TASK TO CARRY OUT:
In the notebook code below, which column is dropped from the demand dataframe?

READING PASSAGE:

### Libraries, paths, and set-up

In [1]:
import pandas as pd
import numpy as np
import os
os.chdir('/Users/manotas/Documents/GitHub-Repos/ML-Energy-Colombia')
from tabulate import tabulate
from scipy.stats import skew, kurtosis, jarque_bera
from statsmodels.tsa.stattools import adfuller, kpss
from src.data.loader import data_loader
from tqdm import tqdm 
import warnings
warnings.filterwarnings('ignore')

if not os.path.exists('reports/tables'):
    os.mkdir('reports/tables')

In [26]:
# Processed dataframes
soi, capacity, askprice, bidprice, resource, demand, supply, price_fuel, mcost, generation = data_loader()

In [27]:
supply = supply.drop(columns=['agent_code','plant'])
demand = demand.drop(columns=['distributor_code'])
generation = generation.drop(columns=['plant', 'technology', 'fuel', 'agent_code', 'dispatch_type'])


In [28]:
dataframes = {'bidprice': bidprice, 'demand': demand, 'supply': supply, 'mcost': mcost, 'generation': generation}

for name, df in dataframes.items():
    df['datetime'] = pd.to_datetime(df['datetime'])
    df.set_index('datetime', inplace=True)

MATERIAL PROVIDED:
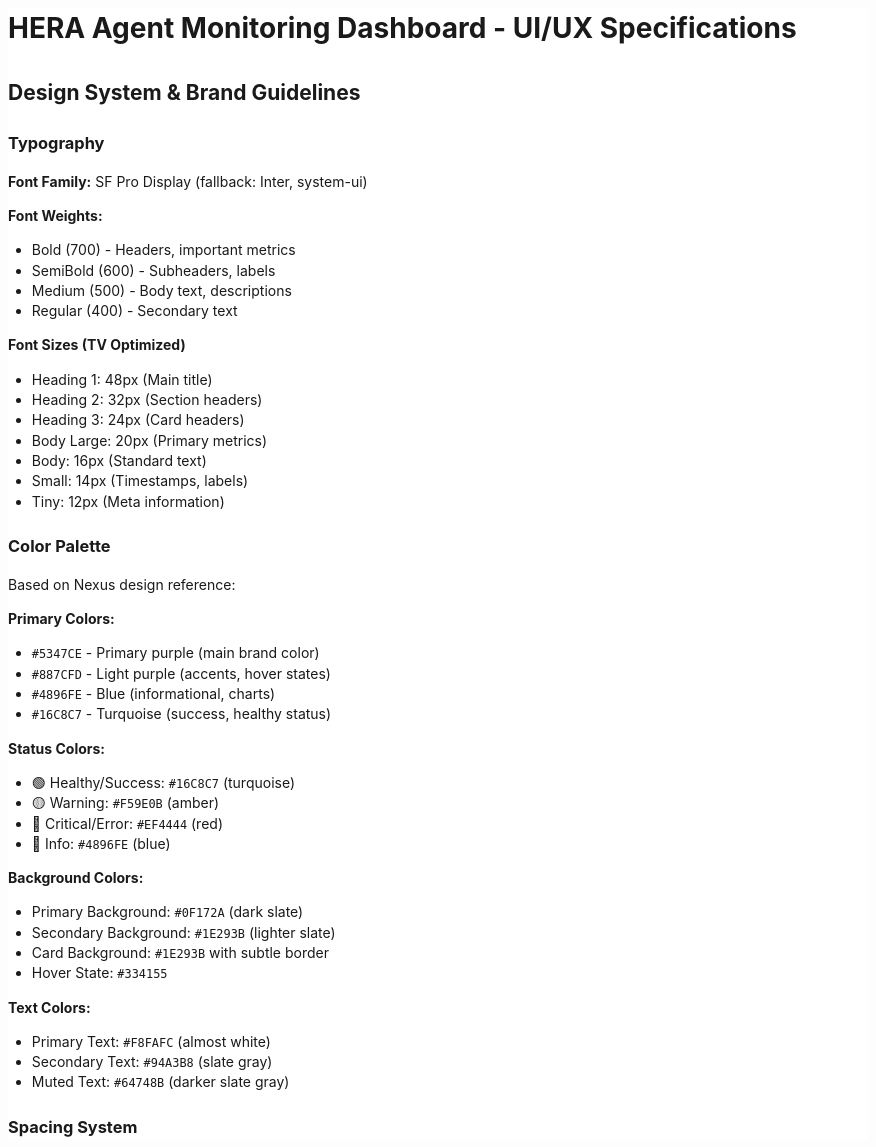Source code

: # HERA Agent Monitoring Dashboard - UI/UX Specifications

## Design System & Brand Guidelines

### Typography

**Font Family:** SF Pro Display (fallback: Inter, system-ui)

**Font Weights:**
- Bold (700) - Headers, important metrics
- SemiBold (600) - Subheaders, labels
- Medium (500) - Body text, descriptions
- Regular (400) - Secondary text

**Font Sizes (TV Optimized)**
- Heading 1: 48px (Main title)
- Heading 2: 32px (Section headers)
- Heading 3: 24px (Card headers)
- Body Large: 20px (Primary metrics)
- Body: 16px (Standard text)
- Small: 14px (Timestamps, labels)
- Tiny: 12px (Meta information)

### Color Palette

Based on Nexus design reference:

**Primary Colors:**
- `#5347CE` - Primary purple (main brand color)
- `#887CFD` - Light purple (accents, hover states)
- `#4896FE` - Blue (informational, charts)
- `#16C8C7` - Turquoise (success, healthy status)

**Status Colors:**
- 🟢 Healthy/Success: `#16C8C7` (turquoise)
- 🟡 Warning: `#F59E0B` (amber)
- 🔴 Critical/Error: `#EF4444` (red)
- 🔵 Info: `#4896FE` (blue)

**Background Colors:**
- Primary Background: `#0F172A` (dark slate)
- Secondary Background: `#1E293B` (lighter slate)
- Card Background: `#1E293B` with subtle border
- Hover State: `#334155`

**Text Colors:**
- Primary Text: `#F8FAFC` (almost white)
- Secondary Text: `#94A3B8` (slate gray)
- Muted Text: `#64748B` (darker slate gray)

### Spacing System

SOLVED EXERCISE:
distributor_code